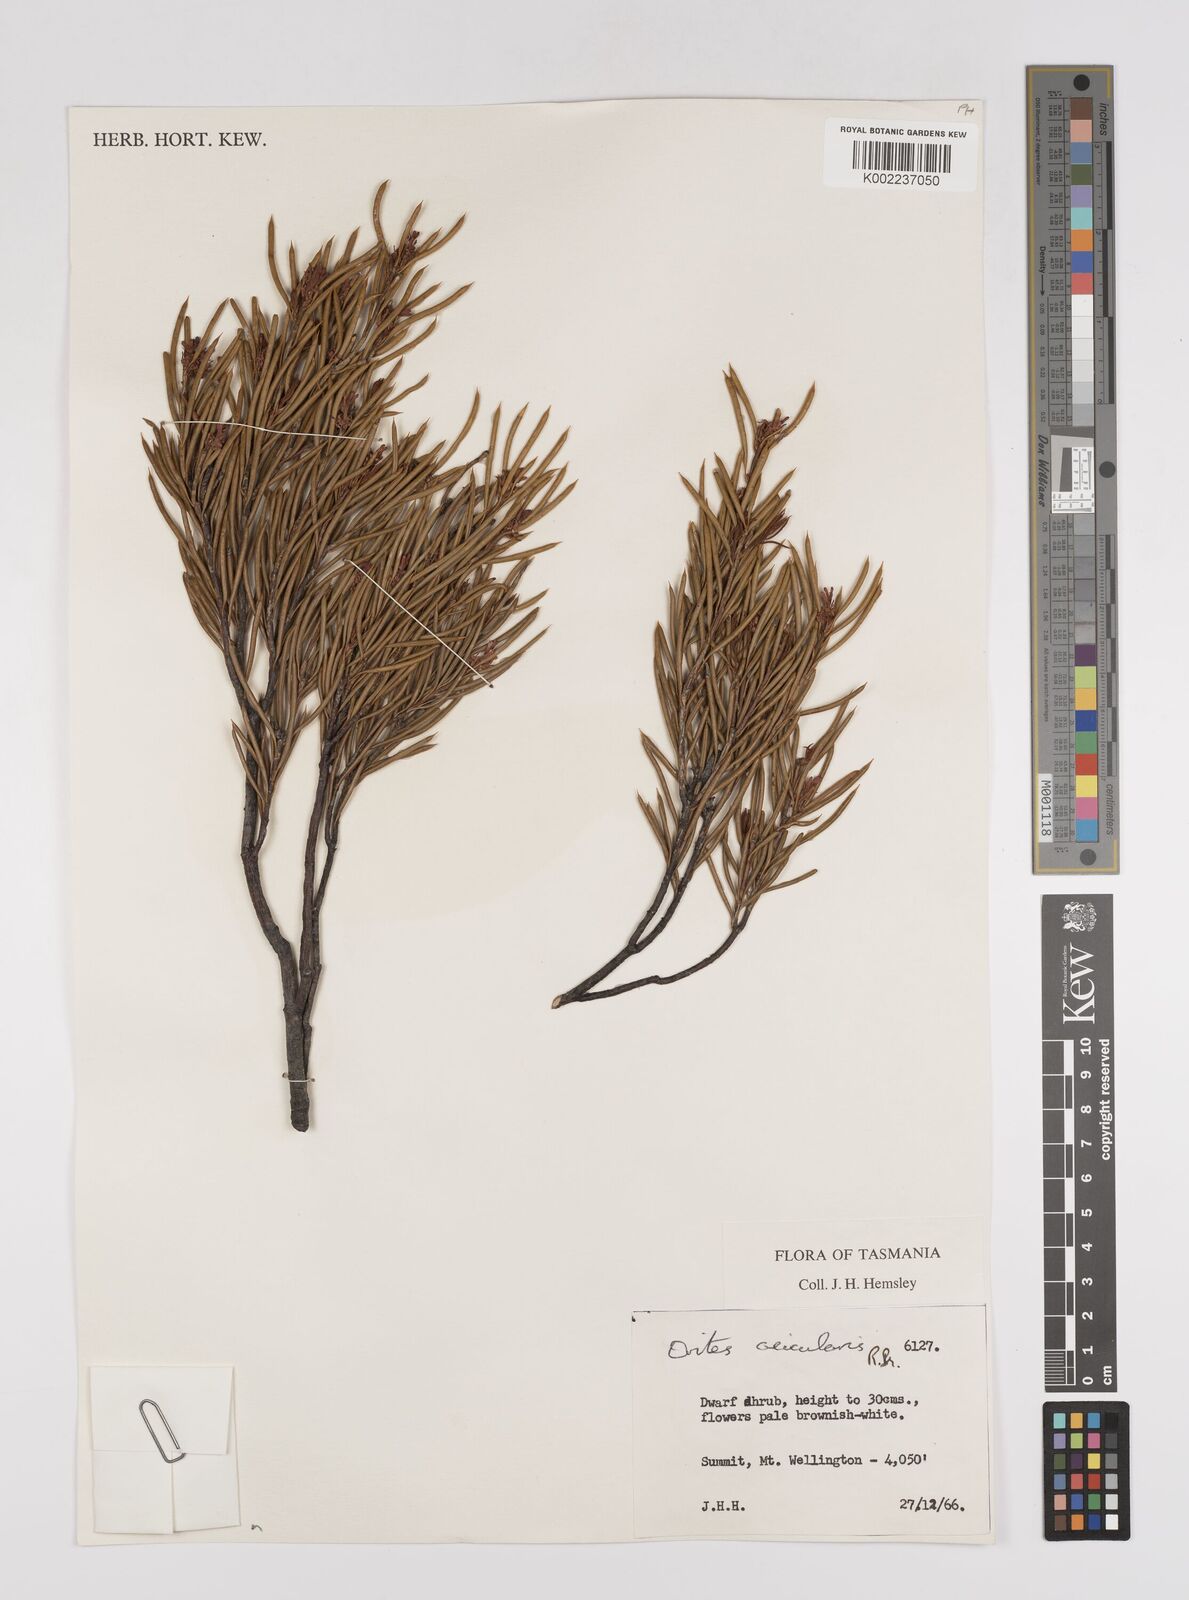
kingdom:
==
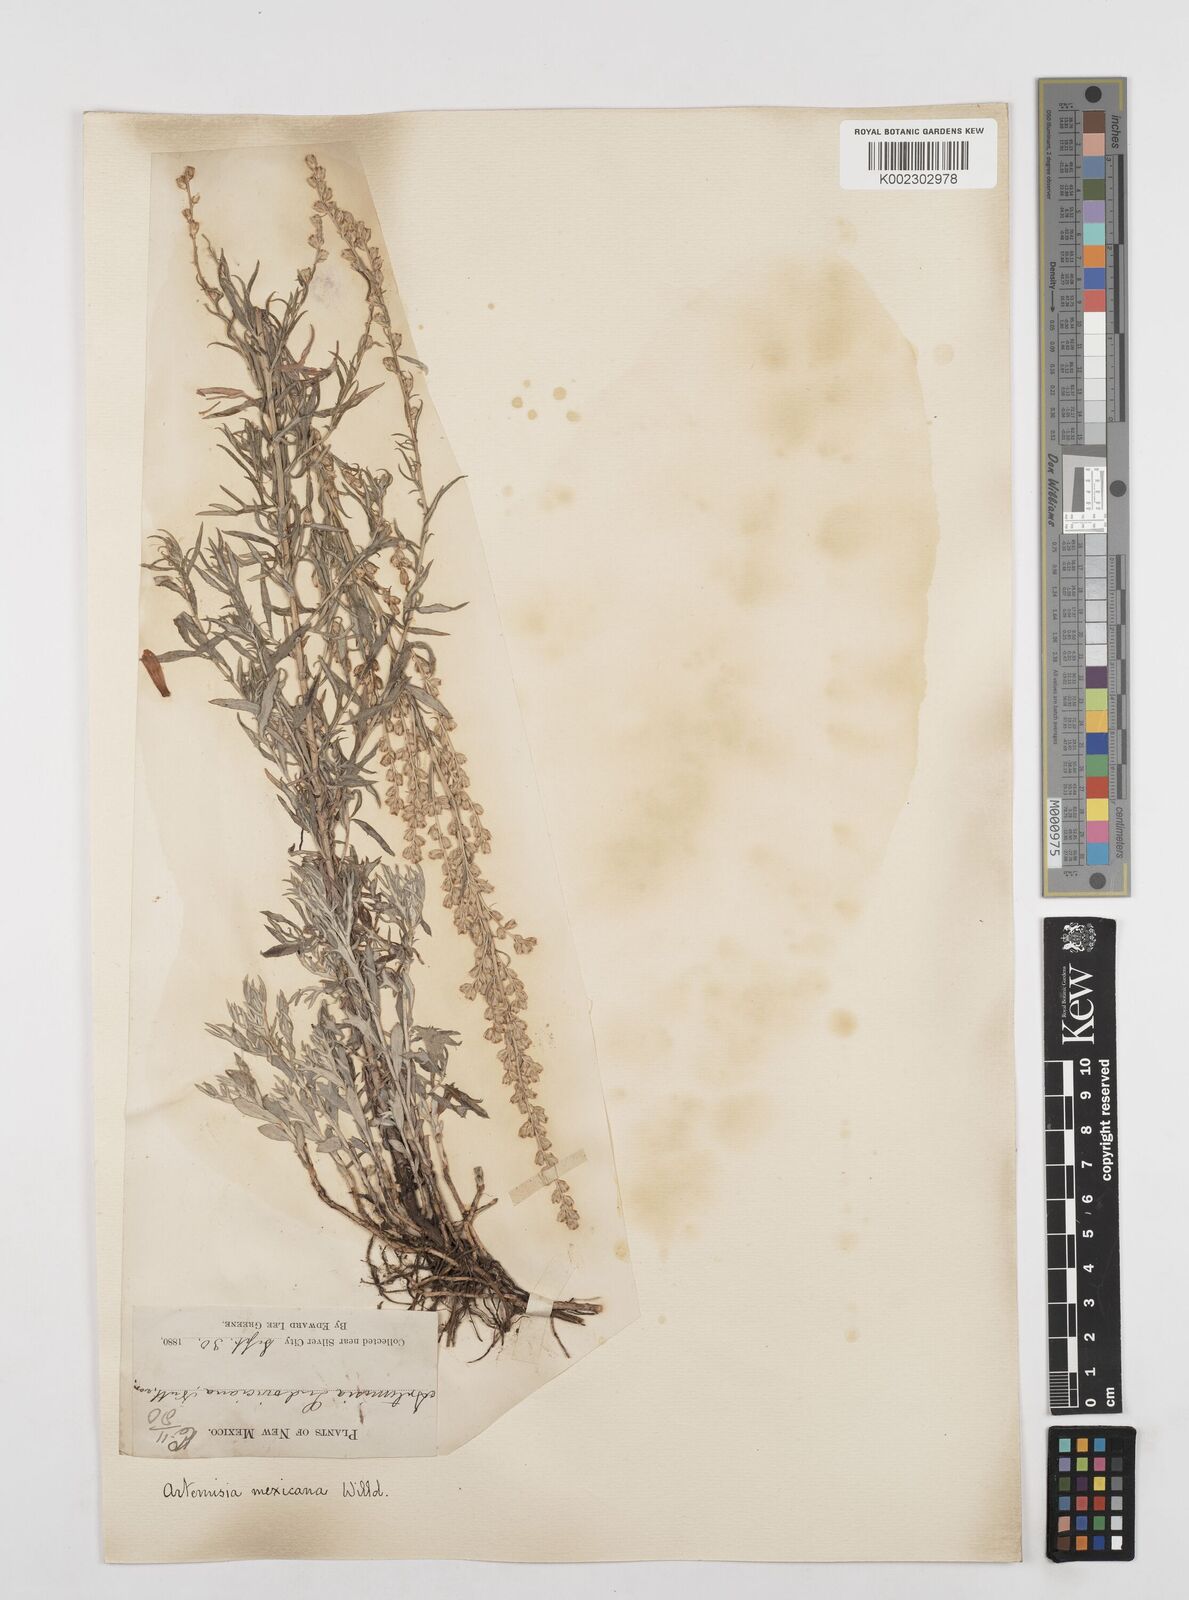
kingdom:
--
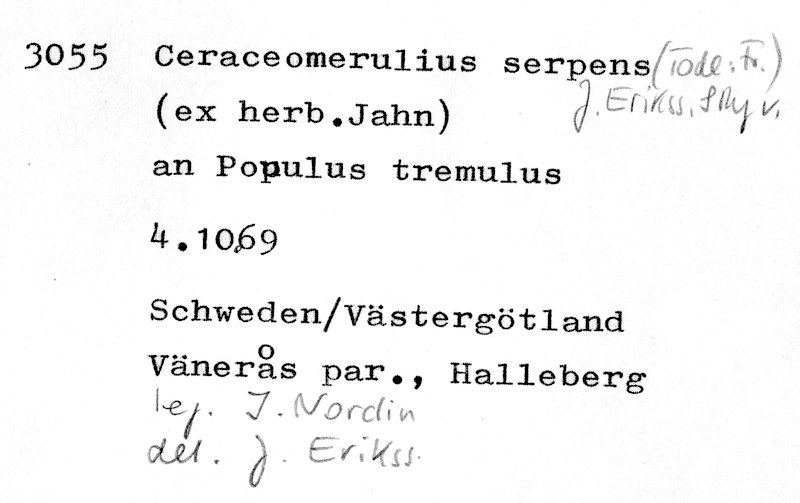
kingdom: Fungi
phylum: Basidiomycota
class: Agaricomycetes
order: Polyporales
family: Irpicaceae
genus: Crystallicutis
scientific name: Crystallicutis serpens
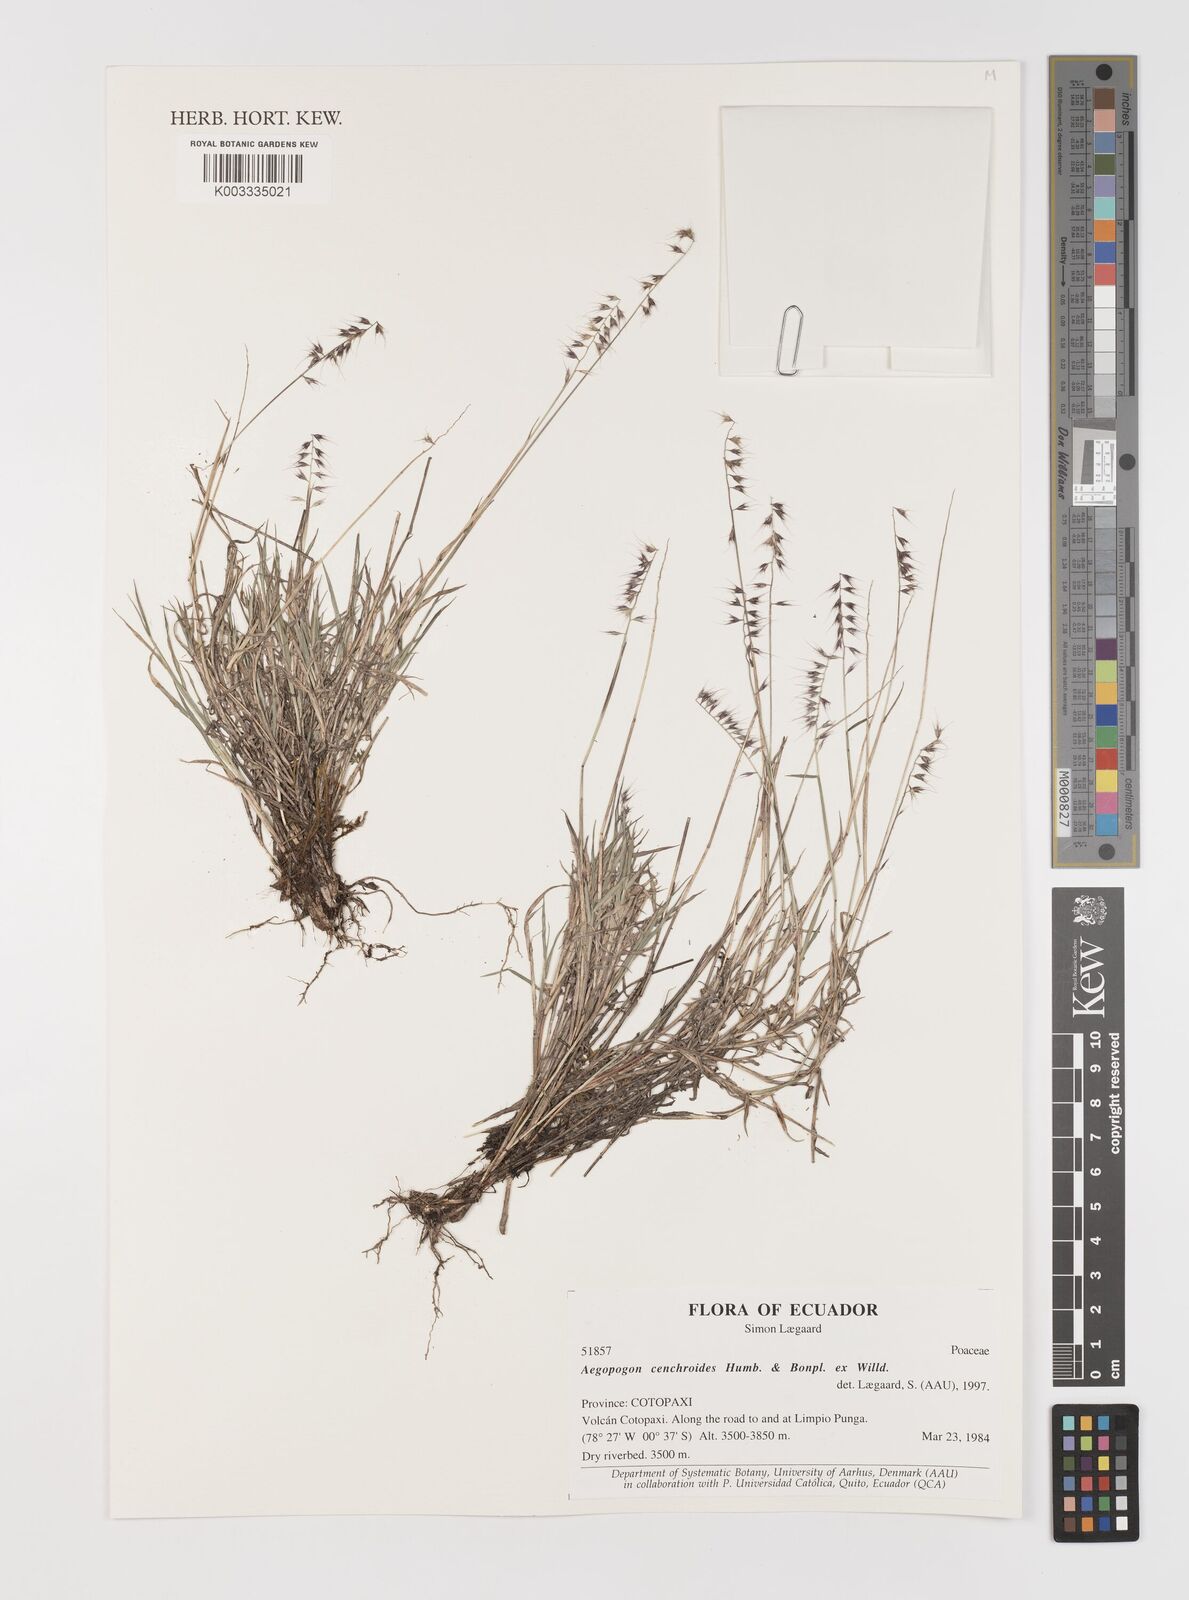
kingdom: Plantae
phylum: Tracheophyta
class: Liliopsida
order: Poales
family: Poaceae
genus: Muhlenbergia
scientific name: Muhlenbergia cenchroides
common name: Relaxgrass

■ EXERCISE TASK: Convert the rows from the line with "family: Irpicaceae" to the line with "common name: Relaxgrass" into a two-column CSV with the columns "field" and "entry," one CSV line per row. Put each field name and its entry in its own quoted field, turn any line breaks into spaces, and leave out the pictures.

■ TASK ANSWER:
field,entry
"family:","Irpicaceae"
"genus:","Crystallicutis"
"scientific name:","Crystallicutis serpens"
"kingdom:","Plantae"
"phylum:","Tracheophyta"
"class:","Liliopsida"
"order:","Poales"
"family:","Poaceae"
"genus:","Muhlenbergia"
"scientific name:","Muhlenbergia cenchroides"
"common name:","Relaxgrass"